Leave the pictures out and give every entry again exactly.

*** PROVIDED RECORDS Section Begins ***

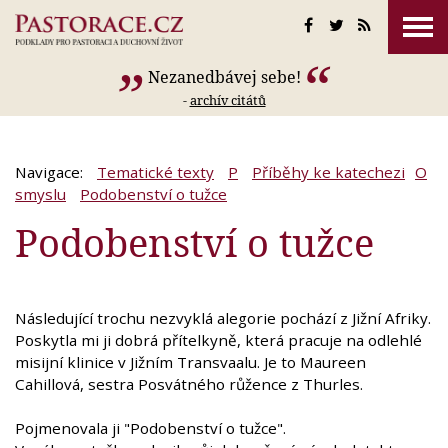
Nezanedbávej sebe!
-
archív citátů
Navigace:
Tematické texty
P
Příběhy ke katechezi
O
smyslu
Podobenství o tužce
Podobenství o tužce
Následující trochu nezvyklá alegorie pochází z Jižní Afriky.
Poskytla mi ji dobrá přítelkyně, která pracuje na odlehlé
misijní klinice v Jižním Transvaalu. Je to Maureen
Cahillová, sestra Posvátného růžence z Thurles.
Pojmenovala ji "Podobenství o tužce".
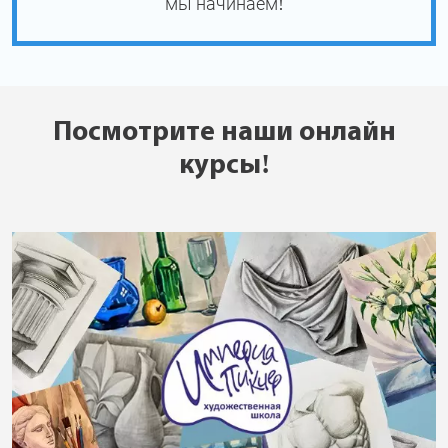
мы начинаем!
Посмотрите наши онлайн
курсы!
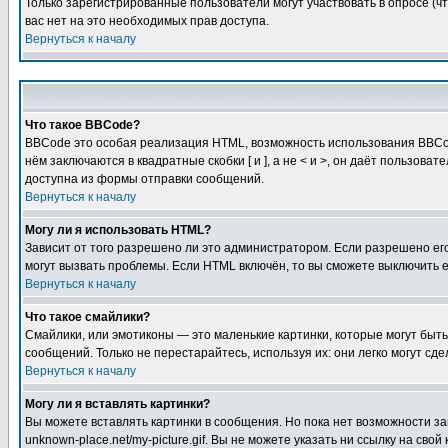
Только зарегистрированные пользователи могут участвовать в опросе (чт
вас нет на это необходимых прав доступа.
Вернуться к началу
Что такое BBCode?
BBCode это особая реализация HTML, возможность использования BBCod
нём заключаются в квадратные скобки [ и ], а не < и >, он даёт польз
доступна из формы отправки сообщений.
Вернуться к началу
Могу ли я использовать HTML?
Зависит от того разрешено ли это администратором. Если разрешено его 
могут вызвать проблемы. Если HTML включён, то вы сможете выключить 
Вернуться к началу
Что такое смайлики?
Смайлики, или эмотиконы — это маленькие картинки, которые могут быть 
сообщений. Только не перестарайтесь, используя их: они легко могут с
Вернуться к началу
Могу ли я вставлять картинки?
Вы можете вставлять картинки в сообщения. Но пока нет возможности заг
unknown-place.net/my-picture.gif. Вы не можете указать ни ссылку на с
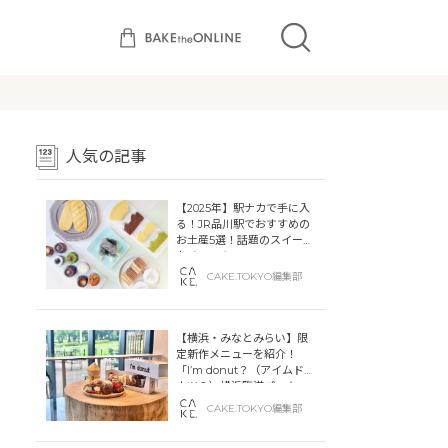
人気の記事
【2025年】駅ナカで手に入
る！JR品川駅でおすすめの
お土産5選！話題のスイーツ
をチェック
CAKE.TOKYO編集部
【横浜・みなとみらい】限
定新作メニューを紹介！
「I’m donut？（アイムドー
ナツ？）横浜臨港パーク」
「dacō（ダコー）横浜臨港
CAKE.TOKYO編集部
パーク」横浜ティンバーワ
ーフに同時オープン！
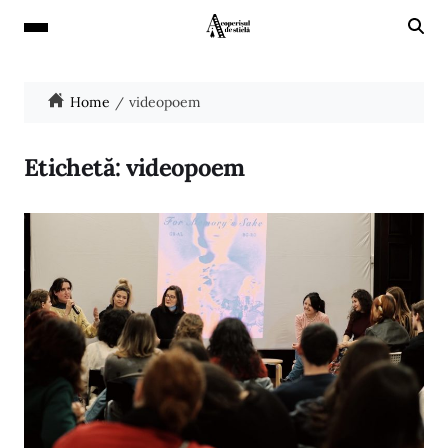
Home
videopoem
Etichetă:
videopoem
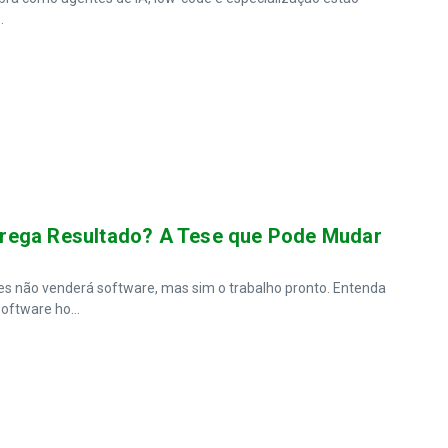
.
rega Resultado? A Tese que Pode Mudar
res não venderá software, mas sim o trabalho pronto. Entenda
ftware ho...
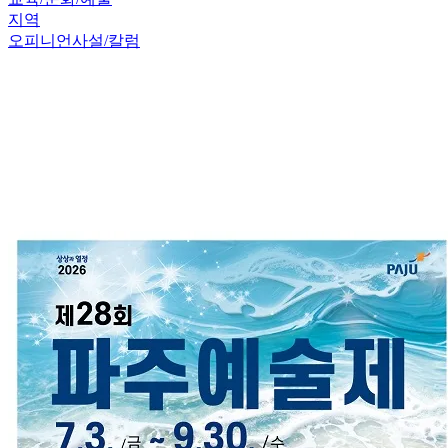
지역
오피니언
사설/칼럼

*** PROVIDED RECORDS Section Ends ***

## TASK SOLUTION
Nezanedbávej sebe!
-
archív citátů
Navigace:
Tematické texty
P
Příběhy ke katechezi
O
smyslu
Podobenství o tužce
Podobenství o tužce
Následující trochu nezvyklá alegorie pochází z Jižní Afriky.
Poskytla mi ji dobrá přítelkyně, která pracuje na odlehlé
misijní klinice v Jižním Transvaalu. Je to Maureen
Cahillová, sestra Posvátného růžence z Thurles.
Pojmenovala ji "Podobenství o tužce".
мы начинаем!
Посмотрите наши онлайн
курсы!
Только зарегистрированные пользователи могут участвовать в опросе (чт
вас нет на это необходимых прав доступа.
Вернуться к началу
Что такое BBCode?
BBCode это особая реализация HTML, возможность использования BBCod
нём заключаются в квадратные скобки [ и ], а не < и >, он даёт польз
доступна из формы отправки сообщений.
Вернуться к началу
Могу ли я использовать HTML?
Зависит от того разрешено ли это администратором. Если разрешено его 
могут вызвать проблемы. Если HTML включён, то вы сможете выключить 
Вернуться к началу
Что такое смайлики?
Смайлики, или эмотиконы — это маленькие картинки, которые могут быть 
сообщений. Только не перестарайтесь, используя их: они легко могут с
Вернуться к началу
Могу ли я вставлять картинки?
Вы можете вставлять картинки в сообщения. Но пока нет возможности заг
unknown-place.net/my-picture.gif. Вы не можете указать ни ссылку на с
人気の記事
【2025年】駅ナカで手に入
る！JR品川駅でおすすめの
お土産5選！話題のスイーツ
をチェック
CAKE.TOKYO編集部
【横浜・みなとみらい】限
定新作メニューを紹介！
「I’m donut？（アイムドー
ナツ？）横浜臨港パーク」
「dacō（ダコー）横浜臨港
CAKE.TOKYO編集部
パーク」横浜ティンバーワ
ーフに同時オープン！
Home
videopoem
Etichetă:
videopoem
.
rega Resultado? A Tese que Pode Mudar
res não venderá software, mas sim o trabalho pronto. Entenda
ftware ho...
지역
오피니언
사설/칼럼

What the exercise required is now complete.